** Data segment **
--------
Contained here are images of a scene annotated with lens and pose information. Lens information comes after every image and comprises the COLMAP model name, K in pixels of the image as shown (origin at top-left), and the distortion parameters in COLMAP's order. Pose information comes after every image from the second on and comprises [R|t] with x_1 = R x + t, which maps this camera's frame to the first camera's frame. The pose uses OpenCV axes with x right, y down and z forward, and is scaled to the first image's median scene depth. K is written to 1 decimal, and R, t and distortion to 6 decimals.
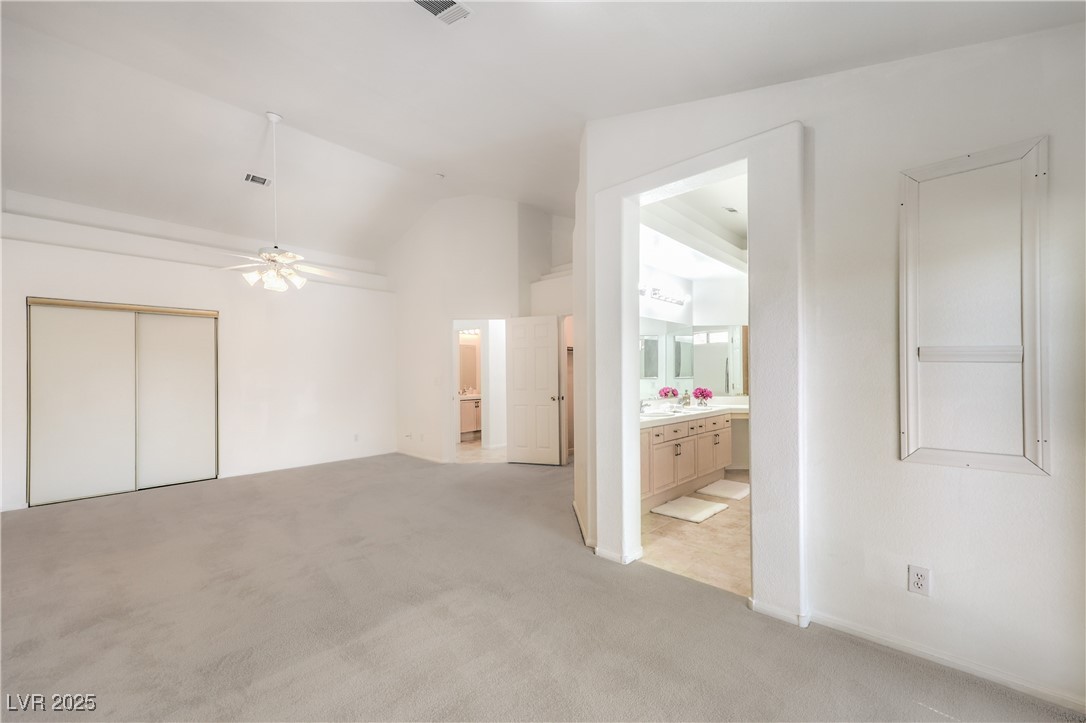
lens RADIAL K [[436.8, 0, 543.7], [0, 436.8, 371.7], [0, 0, 1]] dist [0.019383, -0.000028]
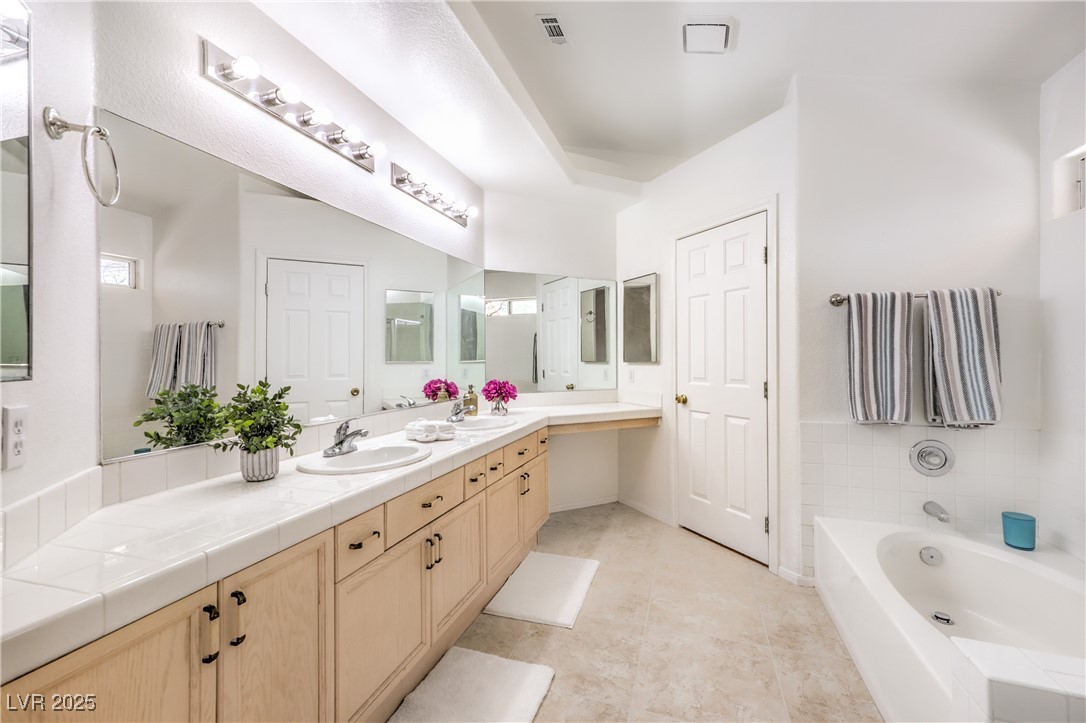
lens RADIAL K [[435.3, 0, 550.5], [0, 435.3, 359.7], [0, 0, 1]] dist [0.012887, 0.000047]
pose [[0.900233, 0.001415, 0.435407, 0.183957], [-0.005340, 0.999955, 0.007792, 0.006876], [-0.435376, -0.009340, 0.900200, 0.487747]]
--------
** Task details **
Turn the data above into a numbered list, one line per item, skipping any blank lines. Leave the pictures out of your answer.

** Written response **
1. Contained here are images of a scene annotated with lens and pose information. Lens information comes after every image and comprises the COLMAP model name, K in pixels of the image as shown (origin at top-left), and the distortion parameters in COLMAP's order. Pose information comes after every image from the second on and comprises [R|t] with x_1 = R x + t, which maps this camera's frame to the first camera's frame. The pose uses OpenCV axes with x right, y down and z forward, and is scaled to the first image's median scene depth. K is written to 1 decimal, and R, t and distortion to 6 decimals.
2. lens RADIAL K [[436.8, 0, 543.7], [0, 436.8, 371.7], [0, 0, 1]] dist [0.019383, -0.000028]
3. lens RADIAL K [[435.3, 0, 550.5], [0, 435.3, 359.7], [0, 0, 1]] dist [0.012887, 0.000047]
4. pose [[0.900233, 0.001415, 0.435407, 0.183957], [-0.005340, 0.999955, 0.007792, 0.006876], [-0.435376, -0.009340, 0.900200, 0.487747]]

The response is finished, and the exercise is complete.